I'm planning my retirement.
I want what I earned—even what I didn’t earn.
You see, I could get us a long way toward saving Social Security for all of us if our congressmen would listen to me.
Speaking of our representatives, that’s the other side of my retirement plot—following their lead in getting money out of the rest of you before you impose that ghastly proposal of term limits on them.
That could half ruin them and me both.
Now, we all know the most basic problem of Social Security. The young people of my own and the current generation didn’t have enough children to pay the withholding tax to support old duffers like me. They goofed, and usually don’t know it.
Like it or not, persons who want to limit population also want to believe too many people is a basic problem.
People are the basis of wealth. There have never been too many people. It’s confused with mistakes in how to distribute and use resources—part of a learning process.
For instance, we choose to use 32 acres of dwindling land resource per mile average for four-lane interstate highways perhaps without realizing the full meaning of the choice.
Meanwhile the Japanese and Italians have discovered they need to pay subsidies to get their people to have more children.
Most nations of the world will soon face a shortage of young people, and then who is going to pay for me?
That fits with my legislative plan for alternative retirement. I don’t have to run for congress—a state legislature would do. Of course, I must win office, then get re-elected to show I stand to keep getting elected as an incumbent.
Say I had the good sense to locate in a rural county where a wealthy company wants to do something important for it. How about a pipeline across my county? They could legally show gratitude for me helping them get a tax exemption by contributing to my re-election fund, them and quite a few other companies with other goals. The possibilities are endless.
Why, I wouldn’t expose that company’s well placed generosity even if a county commission in my area asked me to appear before it to explain what’s going on. Of course, I might have to watch some other legislator choose to talk to them, and that might be irksome.

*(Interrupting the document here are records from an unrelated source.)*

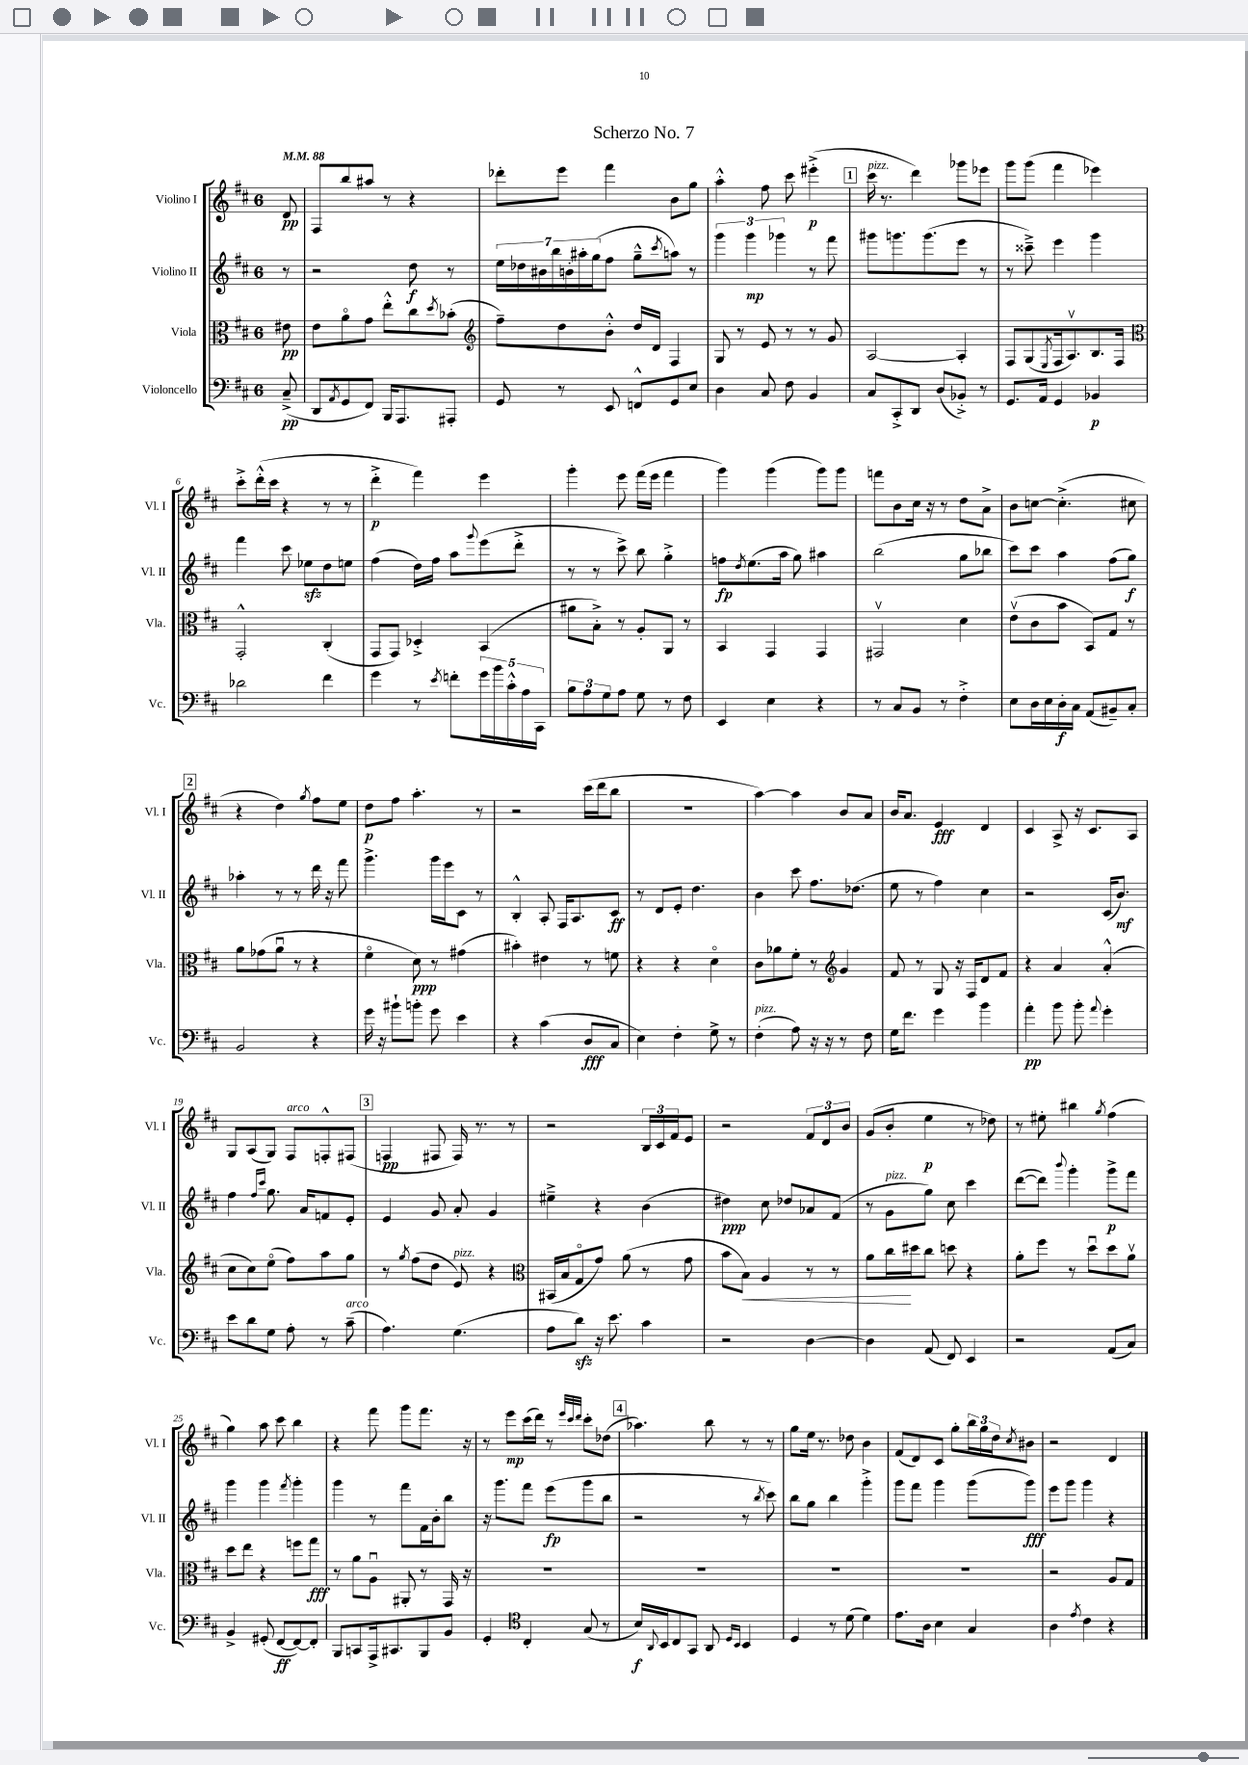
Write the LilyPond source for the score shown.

\header { title = "Scherzo No. 7" }
<<
\new StaffGroup <<
\new Staff = "s0" \with { instrumentName = "Violino I" shortInstrumentName = "Vl. I" } {
    \clef treble \key d \major \once \override Staff.TimeSignature.style = #'single-digit \time 6/8 \partial 8 \tempo 4 = 88
    d'8\pp |
    fis8 b''8 ais''8 r8 r4 |
    des'''8-. e'''8 fis'''4 b'8 g''8 |
    a''4-.-^ fis''8 cis'''8 eis'''4-.->\p( |
    \mark \markup { \box "1" } cis'''16^\markup { \italic "pizz." } r8. d'''4) ges'''8 ees'''8 |
    g'''8 g'''8( fis'''4 ees'''4) |
    cis'''8-.-> d'''16-.-^( cis'''16 r4 r8 r8 |
    d'''4-.->\p fis'''4) e'''4 |
    g'''4-. e'''8 fis'''16( e'''16 fis'''4 |
    g'''4) g'''4( g'''8) g'''8 |
    f'''8 b'8 cis''16 r16 r8 d''8 a'8-> |
    b'8 c''8~ c''4.-.->( cis''8 |
    \mark \markup { \box "2" } r4 d''4) \acciaccatura { g''8 } fis''8 e''8 |
    d''8\p fis''8 a''4.-. r8 |
    r2 cis'''16( d'''16 b''8 |
    R2. |
    a''4~) a''4 b'8 a'8 |
    b'16 a'8. e'4\fff d'4 |
    cis'4 a8-> r16 cis'8. a8 |
    g8 a8( g8) fis8^\markup { \italic "arco" } f8-.-^ fis8( |
    \mark \markup { \box "3" } f4\pp fis8 fis16) r8. r8 |
    r2 \tuplet 3/2 { b16 cis'16 fis'16 } e'8 |
    r2 \tuplet 3/2 { fis'8 d'8 b'8 } |
    g'8( b'8-. e''4\p r8 des''8) |
    r8 eis''8-. bis''4 \acciaccatura { g''8 } fis''4( |
    g''4) a''8 cis'''8 b''4 |
    r4 fis'''8 g'''8 fis'''8. r16 |
    r8 e'''8\mp cis'''16( d'''16) r8 \grace { e'''32 cis'''32 d'''32 } cis'''8-. des''8( |
    \mark \markup { \box "4" } aes''4.) b''8 r8 r8 |
    g''8 e''16 r8. des''8 b'4 |
    fis'8( d'8) cis'8 g''8-. \tuplet 3/2 { b''16 g''16 d''16 } \acciaccatura { cis''8 } bis'8 |
    r2 d'4 \bar "|." |
}
\new Staff = "s1" \with { instrumentName = "Violino II" shortInstrumentName = "Vl. II" } {
    \clef treble \key d \major \once \override Staff.TimeSignature.style = #'single-digit \time 6/8 \partial 8
    r8 |
    r2 d''8\f r8 |
    \tuplet 7/4 { e''16 des''16 bis'16 b''16 b'16-. ais''16-. g''16( } fis''8 g''8---^ \acciaccatura { cis'''8 } a''8) r8 |
    \tuplet 3/2 { g'''4 g'''4\mp ges'''4 } r8 fis'''8 |
    \mark \markup { \box "1" } gis'''8 g'''8. g'''8.( e'''8 r8 |
    r8 cisis'''8--->) e'''4 g'''4 |
    fis'''4 cis'''8 ees''8\sfz d''8 e''8 |
    fis''4( d''16) fis''16 a''8 \appoggiatura { g'''8 } e'''8( d'''8-.-> |
    r8 r8 cis'''8->) b''8 g''4-.-> |
    f''8\fp \acciaccatura { d''8 } e''8.( a''16 g''8) ais''4 |
    b''2( g''8 bes''8 |
    cis'''8) cis'''8 a''4 fis''8( g''8\f) |
    \mark \markup { \box "2" } aes''4-. r8 r8 d'''16 r16 fis'''8 |
    g'''4.-> g'''16 e'''16 cis'8 r8 |
    b4-.-^ a8-. fis16 a8. cis'8\ff |
    r8 d'8 e'8-. d''4. |
    b'4 cis'''8 fis''8. des''8.( |
    e''8 r8 fis''4) cis''4 |
    r2 cis'16( b'8.\mf) |
    fis''4 \grace { fis''16 cis'''16 } g''8. a'16 f'8 e'8-. |
    \mark \markup { \box "3" } e'4 g'8 a'8-. g'4 |
    eis''4---> r4 b'4( |
    dis''4\ppp) cis''8 des''8 aes'8 fis'8( |
    r8 g'8^\markup { \italic "pizz." } g''8) cis''8 cis'''4 |
    d'''8~( d'''8) \appoggiatura { b'''8 } g'''4-. g'''8->\p fis'''8 |
    g'''4 g'''4 \acciaccatura { fis'''8 } g'''4-. |
    g'''4 r8 fis'''8 fis'16 b'16-. b''8 |
    r16 g'''8. fis'''8 e'''8\fp( g'''8 b''8 |
    \mark \markup { \box "4" } r2 r8 \acciaccatura { b''8 } cis'''8) |
    b''8 g''8 b''4 g'''4-.-> |
    g'''8 fis'''8 g'''4 g'''8( g'''8\fff) |
    e'''8 g'''8 g'''4 r4 \bar "|." |
}
\new Staff = "s2" \with { instrumentName = "Viola" shortInstrumentName = "Vla." } {
    \clef alto \key d \major \once \override Staff.TimeSignature.style = #'single-digit \time 6/8 \partial 8
    eis'8\pp |
    e'8 a'8\flageolet g'8 e''8-.-^ cis''8 \acciaccatura { d''8 } bes'8-.( |
    \clef treble fis''8--) d''8 b'8-.-^ d''16 d'16 fis4 |
    g8 r8 e'8 r8 r8 g'8 |
    \mark \markup { \box "1" } a2~ a4-. |
    fis8 g8( \acciaccatura { e8 } fis16 a8.\upbow) b8. fis16 |
    \clef alto g,2-.-^ cis4-.( |
    g,8 g,8) des4-.-> b,4( |
    ais'8 b8-.->) r8 a8-. a,8 r8 |
    b,4 g,4 g,4 |
    gis,2\upbow d'4 |
    e'8\upbow( cis'8 b'8 b,8) g8 r8 |
    \mark \markup { \box "2" } a'8 ges'8( a'8\downbow r8 r4 |
    fis'4\flageolet d'8\ppp) r8 gis'4( |
    bis'4-.) eis'4 r8 f'8 |
    r4 r4 d'4\flageolet |
    cis'8 aes'8 fis'8-. r8 \clef treble g'4 |
    fis'8 r8 g8 r16 fis16 d'8 fis'8 |
    r4 a'4 a'4-.-^( |
    cis''8 cis''8) e''8\flageolet( fis''8) a''8 g''8 |
    \mark \markup { \box "3" } r8 \acciaccatura { g''8 } fis''8( d''8 e'8^\markup { \italic "pizz." }) r4 |
    \clef alto bis,16( b16 g8\flageolet g'8) a'8( r8 g'8 |
    b'8 b8\<) a4 r8 r8 |
    a'8 cis''16\! dis''16 cis''8 d''8 r4 |
    a'8-. fis''8 r8 d''8\downbow d''8 a'8\upbow |
    d''8 e''8 r4 f''8 g''8\fff |
    r8 a'8 a8\downbow ais,8-. r8 g,16 r16 |
    R2. |
    \mark \markup { \box "4" } R2. |
    R2. |
    R2. |
    r2 a8 g8 \bar "|." |
}
\new Staff = "s3" \with { instrumentName = "Violoncello" shortInstrumentName = "Vc." } {
    \clef bass \key d \major \once \override Staff.TimeSignature.style = #'single-digit \time 6/8 \partial 8
    cis8--->\pp( |
    d,8 \acciaccatura { a,8 } g,8 fis,8) b,,16 a,,8. ais,,8-. |
    g,8 r8 e,8 f,8-^ g,8 e8 |
    d4 cis8 fis8 b,4 |
    \mark \markup { \box "1" } cis8 cis,8-.-> d,8 d8( bes,8-.->) r8 |
    g,8. a,16 g,4 bes,4\p |
    des'2 fis'4 |
    g'4 r8 \acciaccatura { e'8 } f'8-. \tuplet 5/4 { g'16 b'16 cis'16-.-^ a16 cis,16 } |
    \tuplet 3/2 { b8 a8 g8 } a8 g8 r8 fis8 |
    e,4 e4 r4 |
    r8 cis8 b,8 r8 fis4-.-> |
    e8 d16 e16 d16-.\f cis16 a,8( bis,8--) cis8-. |
    \mark \markup { \box "2" } b,2 r4 |
    g'16 r16 bis'8-! b'8-. g'8 e'4 |
    r4 cis'4( d8\fff cis8 |
    e4) fis4-. g8-> r8 |
    fis4-.^\markup { \italic "pizz." }( a8) r16 r16 r8 fis8 |
    g16 fis'8. g'4 b'4 |
    a'4-.\pp b'8 b'8-. \appoggiatura { a'8 } g'4-. |
    e'8 d'8 g8 a8-. r8 cis'8--^\markup { \italic "arco" }( |
    \mark \markup { \box "3" } a4.) g4.( |
    a8 d'8\sfz) r16 e'8. cis'4 |
    r2 d4~ |
    d4 a,8( fis,8) e,4 |
    r2 a,8( cis8) |
    b,4-> gis,8-.( fis,8~\ff fis,8~) fis,8-. |
    b,,8 c,8 a,,16-> cis,8. b,,8 b,8 |
    g,4-. \clef tenor cis4-. g8( r8 |
    \mark \markup { \box "4" } b16\f) \appoggiatura { a,8 } b,16 cis8 g,8 a,8 \grace { d16 b,16 } b,4 |
    d4 r8 d'8( d'4) |
    e'8. a16 b4 g4 |
    a4 \acciaccatura { e'8 } cis'4 r4 \bar "|." |
}
>>
>>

Now, I can’t spend money right away from that re-election campaign fund. That might look like something dishonest--maybe like bribery. No, but when I leave office, all of that left-over campaign money will be mine honestly and completely. I only have to serve a few terms, and I have a beautiful retirement.
Yes, I’ll have a great retirement courtesy of you. You only have to vote for me if I choose to run under the greatest, most honest slogan you’ll ever hear—I need the money!
But back to my first concern, that one if I don’t get elected, and young people don’t have more children to support me. I do have plans to save Social Security if only they would let Jerry run the world instead of being in the state legislature.
A Wall Street advisor, a Mr. Mathias, wrote in a newsletter I receive that the only two solutions to face in the Social Security situation are higher taxes or lower benefits. No, no, no, Mr. Mathias—I want my benefits untouched and my cost of living raises on time. I worked for them, and you had better realize that.
I believe there are other solutions that had better be faced if the powers that be don't want to face a rebellion.
First, they need to pay Social Security back for all of the funds they borrowed for other programs plus interest, and that better be at least at a banking passbook rate for more than a half-century.
Second, they need to see what other programs can be dissolved, including cabinet divisions such as Education and Energy, to turn the funding to maintaining Social Security.
Social Security has been the most successful program of government limiting poverty for the elderly, and adding stimulus funds to local economies.
Third, they need to illustrate their commitment to taking care of America's elderly by cutting their own salaries and benefits in congress, in the executive including the president personally, and in the supreme court--as poor stewards of the program, they don't deserve much. The court needs to share the pain for its decisions.
As part of this, they need to place their own retirements within Social Security to enhance their respect for their responsibilities. They can also add the pensions for all government workers including the military into the program, and eliminate those other costly pensions.
I don’t mind if the rates are brought higher to bring these people in at their accustomed levels as long as they raise Social Security rates for all of us to the same levels.
Come to think of it, let’s add corporate bonuses to the program for sure for sure.
Other than this, don’t bother me. I’m a little grumpy about my retirement.